CSE675: Stochastic Simulation and Inference

                           Instructor: Wen Dong (UBIT: wendong)

                                             Abstract

An emerging application for the stochastic process is analyzing complex natural and social systems using data collected from sensor networks and the World Wide Web that tracks the temporal evolution of those systems. By applying the stochastic process to data, we can improve commuter traffic, tune organizational efficiency, and control the spread of epidemics. In this course, we will learn how to construct and simulate the Markov processes that are the common abstractions of many dynamic systems, and learn the mathematical properties of these processes. Overall, this hands-on course trains students to apply stochastic-process thinking to the temporal dynamics of complex systems, as captured by data.

Course Outline

The stochastic process is a language for studying the statistics of how systems with randomness evolve over time. This process has found application in statistical mechanics, systems biology, finance, and artificial intelligence – to name only a few examples. However, an emerging application for the stochastic process is analyzing complex natural and social systems using the data collected from sensor networks and the World Wide Web. By applying the stochastic process to data, we can do things from improving commuter traffic and tuning organizational efficiency to controlling the spread of epidemics.
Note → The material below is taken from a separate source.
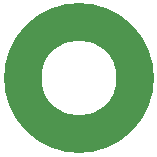
<source format=gbr>
%FSLAX34Y34*%%MOIN*%%ADD10C,0.5X0.25*%D10*X0Y0D03*M02*
</source>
This hands-on course trains students to apply stochastic-process thinking to the temporal dynamics of complex systems, and emphasizes the value of this kind of thinking. The stochastic process is a wide topic that has developed for more than a century in math and applied fields, so we will confine our math to the undergraduate non-math-major level but keep our simulation and inference algorithms parallel to the corresponding proofs that our mathematics colleagues are familiar with. We will learn how to construct and simulate the Markov processes that are the common abstractions of many dynamic systems, and learn the mathematical properties of these processes. We will also sample some of the most significant breakthroughs in the field in order to inspire students to build useful and innovative applications for complex systems and data. Ultimately, this course will explore the novel applications of stochastic processes for studying the dynamics of our social systems – as captured by textual and sensor data through Markov chain Monte Carlo, mean field approximation, and Gaussian process approximation.

Goals

By the end of this course, students should be able to do the following:
*      Simulate Markov processes and understand their properties
*      Use Markov processes to study the dynamics of complex systems
*      Make inferences about complex systems from data that tracks the temporal evolution of those systems with Markov processes.

Lecture Schedule

Part A: Simulation of Markov Processes
01 Introduction: examples, why we care, what we can do, review of probability theory
02 Simulating random variables from different probability distributions
03 Simulating Markov processes

Part B: Bayesian Inference of Markov Processes
04 Exact Inference: message passing and expectation maximization
05 MCMC: Gibbs sampler, Metropolis-Hastings algorithm, and hybrid MCMC schemes
06 Legendre-Fenchel transform, mean field approximation, Gaussian process approximation

Part C: Complex Systems as Markov Processes
07 The dynamics of network formation
08 Diffusion in social networks: voting process and contact process
09 Urban dynamics
10 Non-equilibrium statistical mechanics

Part D: Properties of Markov Processes
11 Markov chain: absorbing, regular and ergodic Markov chains, stopping time, strong Markov property
12 Random walks: first passage time distribution, stopping time and strong Markov property, Wald’s identity, strong law of large numbers
13 Queuing process
14-15 Research paper presentations: poster or talk

Assessment Overview

Assessment will be based on four problem sets (15% each) plus your final research paper (30%). Late submissions are worth only half credit. Each student is supposed to share with the class detailed notes of 1-2 lectures (10%).